Özellikle bir travma sonrasında gelişen ayak bileği ağrılarında birtakım noktalara dikkat edilmesi gerektiğini anlatan Dr. Öğr. Ü. Aksu, “Travma sonrasında şayet hasta ayağının üzerine hiçbir formda basamıyor, adım atamıyorsa vakit kaybetmeden tabibe başvurulmalı. Şayet en az dört beş adım atılabiliyorsa ve bir ortopedi doktoruna süratli ulaşım imkanı yok ise bu durumda ayak bileği üst kaldırılıp buz uygulaması yapılabilir. Lakin şikayetleri birkaç gün içinde geçmez ise kesinlikle tabibe başvurulmalı” dedi. Rastgele bir travmatik neden olmadan ayak bileğinde şişlik ya da ağrı oluşması durumunda ise ayrıntılı inceleme için vakit kaybedilmeden detaylı inceleme için tabibe başvurulması gerektiğini anlatan Dr. Öğr. Ü. Aksu, “Çünkü bu ağrılar romatizmal sebeplerden olabileceği üzere az de olsa eklem iltihabı nedeniyle de karşımıza çıkabiliyor. Bu tip durumlarda çabucak müdahale etmek gerekiyor” diye konuştu.

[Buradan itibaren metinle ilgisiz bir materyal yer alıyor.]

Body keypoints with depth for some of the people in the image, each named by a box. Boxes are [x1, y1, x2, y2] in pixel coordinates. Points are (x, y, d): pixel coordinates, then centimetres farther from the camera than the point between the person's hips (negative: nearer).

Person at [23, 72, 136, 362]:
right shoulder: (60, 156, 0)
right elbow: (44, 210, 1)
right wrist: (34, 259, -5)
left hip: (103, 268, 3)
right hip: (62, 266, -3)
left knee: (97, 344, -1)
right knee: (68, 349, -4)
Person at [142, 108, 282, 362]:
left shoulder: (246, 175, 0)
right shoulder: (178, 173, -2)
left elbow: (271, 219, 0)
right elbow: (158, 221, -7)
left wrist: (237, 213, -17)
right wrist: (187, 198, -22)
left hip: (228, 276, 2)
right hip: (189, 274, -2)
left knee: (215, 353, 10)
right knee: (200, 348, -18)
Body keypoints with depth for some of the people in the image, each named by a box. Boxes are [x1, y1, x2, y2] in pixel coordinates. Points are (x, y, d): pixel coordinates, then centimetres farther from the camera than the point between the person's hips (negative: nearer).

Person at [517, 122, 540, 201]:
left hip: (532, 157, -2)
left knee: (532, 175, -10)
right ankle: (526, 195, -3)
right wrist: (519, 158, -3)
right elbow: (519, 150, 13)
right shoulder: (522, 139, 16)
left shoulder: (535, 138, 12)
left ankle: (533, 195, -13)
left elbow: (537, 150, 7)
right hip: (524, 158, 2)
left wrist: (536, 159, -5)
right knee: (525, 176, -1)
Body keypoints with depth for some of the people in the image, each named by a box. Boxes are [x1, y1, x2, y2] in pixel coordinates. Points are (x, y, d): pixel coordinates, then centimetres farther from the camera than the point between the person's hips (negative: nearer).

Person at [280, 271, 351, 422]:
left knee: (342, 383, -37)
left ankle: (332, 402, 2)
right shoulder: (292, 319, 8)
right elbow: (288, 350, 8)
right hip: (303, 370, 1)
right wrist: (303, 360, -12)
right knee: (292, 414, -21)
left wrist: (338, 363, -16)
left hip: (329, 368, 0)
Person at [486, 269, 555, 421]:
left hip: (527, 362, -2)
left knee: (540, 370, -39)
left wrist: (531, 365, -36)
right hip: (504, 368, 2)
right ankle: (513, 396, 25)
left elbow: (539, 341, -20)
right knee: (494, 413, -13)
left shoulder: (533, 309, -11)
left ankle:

TANIYA NAZARAN FARKLI TEDAVİ YAKLAŞIMLARI UYGULANIYOR
Tedavi yollarının sebebe nazaran değişebildiğini söyleyen Yeditepe Üniversitesi Kozyatağı Hastanesi Ortopedi ve Travmatoloji Uzmanı Dr. Öğr. Üyesi Burak Davet Aksu, kelamlarına şöyle devam etti: “Burada şikayetin sebebini tespit etmek gerekiyor ki bu noktada fizik muayene çok kıymetli. Hastanın durumuna nazaran daha ileri tetkiklerle tanıyı netleştiririz. Bölgesel bir kıkırdak hasarı varsa cerrahi tedaviler ön planda olabiliyor. Kronik tendon ya da bağ sorunlarında enjeksiyonlardan yararlanıyoruz.”
“BİLİNÇSİZCE YAPILAN MÜDAHALELER SIKINTILARIN BÜYÜMESİNE NEDEN OLABİLİR”
Halen ülkemizde kimi bölgelerde ayak bileğinde ortaya çıkan bu sıkıntılarda “çıkıkçı” üzere hususla ilgili tıbbi bilgisi olmayan şahıslara yönelmenin sorunun tahlilinde çok daha da büyümesine neden olduğunun altını çizen Ortopedi ve Travmatoloji uzmanı Dr. Öğr. Ü. Burak Davet Aksu, “Bilinçsiz ellerde yapılan bu müdahaleler çok daha kolay biçimde çözümlenebilecek sorunların büyümesine neden olabiliyor. Bunu bilerek hareket edilmeli” dedi.